### Activity 1
Rewrite the stored records from the line containing "Q: Where are the green trees?" through the end of the records, putting "image" in place of "picture" and keeping everything else the same.

Couldn't help but smile when I noticed this thread.

- listening to relaxing music
- watching the rain fall from inside a warm, cozy house/apartment
- driving around running errands for the fun of it
- the beach
- sitting comfortably by myself somewhere contemplating life


----------



## skygazer (Dec 26, 2010)

ice cream
black tea
chocolate
cassava cake
comfy bed
hot shower
jack johnson
flowers
books
painting
sketching
video games
photographs
naked women
aquariums
birds
cats
a smile
the sky
the ocean

I'm very easy to please


----------



## Cheesecake (Feb 2, 2007)

Playing video games. Always fun.


----------



## Canadian Brotha (Jan 23, 2009)

- night walks
- the sound & feel of a light breeze
- the sound & scent of rain
- birds chirping on a quiet morning
- herbal teas
- laying in a dark room listening to talk radio or music
- scented candles
- watching movies
- playing guitar
- writing poetry


----------



## Witchcraft (Jan 19, 2010)

coffee
a new piece of jewelry
watching and feeding birds
accidentally hearing a favourite song
swimming in a lake at night
the smell of a loved one
5 more minutes of sleep after the alarm rings
pina colada


----------



## CeilingStarer (Dec 29, 2009)

Looking up at the night sky... particularly planets. It's such a buzz seeing the red flicker of Mars etc.

Rain.

Going on epic walks.

There are many more. Simple pleasures are the only pleasures I need.


----------



## Cheesecake (Feb 2, 2007)

Epic walks? What kind of walks are those?


----------



## JayDontCareEh (Jul 16, 2007)

Canadian Brotha said:


> laying in a dark room listening to talk radio or music


Also a favorite of mine.


----------



## Miami (Jul 21, 2009)

### Activity 2
Return, word for word, the part of the forum thread on simple pleasures that opens with the words "- listening to" and closes with "(Dec 26, 2010)".

[Stored records]

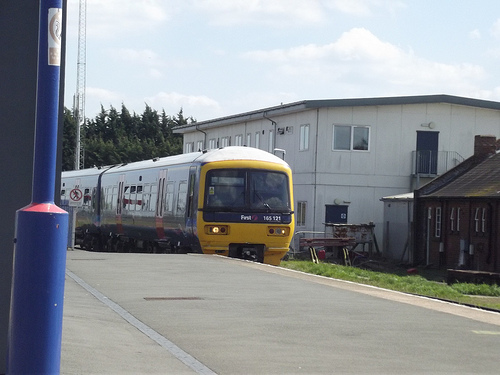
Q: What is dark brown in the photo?
A: House.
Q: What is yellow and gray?
A: Train.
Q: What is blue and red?
A: Post.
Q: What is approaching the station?
A: A train.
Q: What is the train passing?
A: A building.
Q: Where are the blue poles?
A: On the cement ground.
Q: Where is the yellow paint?
A: On the train.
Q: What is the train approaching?
A: The concrete platform.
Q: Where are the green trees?
A: Behind the building.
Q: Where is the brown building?
A: Next to the light colored building.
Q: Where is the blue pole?
A: On the platform.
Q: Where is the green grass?
A: Next to the buildings.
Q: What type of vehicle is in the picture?
A: A train.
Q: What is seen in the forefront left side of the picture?
A: A blue pole.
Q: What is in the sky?
A: Clouds.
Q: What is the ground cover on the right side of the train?
A: Pavement.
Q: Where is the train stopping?
A: At the train station.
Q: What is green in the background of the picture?
A: Trees.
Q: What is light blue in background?
A: The sky.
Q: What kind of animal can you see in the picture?
A: No animals.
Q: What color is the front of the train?
A: Yellow.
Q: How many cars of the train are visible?
A: Two.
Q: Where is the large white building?
A: Beside the train.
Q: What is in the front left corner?
A: A pole.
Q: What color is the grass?
A: Green.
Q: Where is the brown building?
A: In front of the white building.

### Answer 1
Q: Where are the green trees?
A: Behind the building.
Q: Where is the brown building?
A: Next to the light colored building.
Q: Where is the blue pole?
A: On the platform.
Q: Where is the green grass?
A: Next to the buildings.
Q: What type of vehicle is in the image?
A: A train.
Q: What is seen in the forefront left side of the image?
A: A blue pole.
Q: What is in the sky?
A: Clouds.
Q: What is the ground cover on the right side of the train?
A: Pavement.
Q: Where is the train stopping?
A: At the train station.
Q: What is green in the background of the image?
A: Trees.
Q: What is light blue in background?
A: The sky.
Q: What kind of animal can you see in the image?
A: No animals.
Q: What color is the front of the train?
A: Yellow.
Q: How many cars of the train are visible?
A: Two.
Q: Where is the large white building?
A: Beside the train.
Q: What is in the front left corner?
A: A pole.
Q: What color is the grass?
A: Green.
Q: Where is the brown building?
A: In front of the white building.

### Answer 2
- listening to relaxing music
- watching the rain fall from inside a warm, cozy house/apartment
- driving around running errands for the fun of it
- the beach
- sitting comfortably by myself somewhere contemplating life


----------



## skygazer (Dec 26, 2010)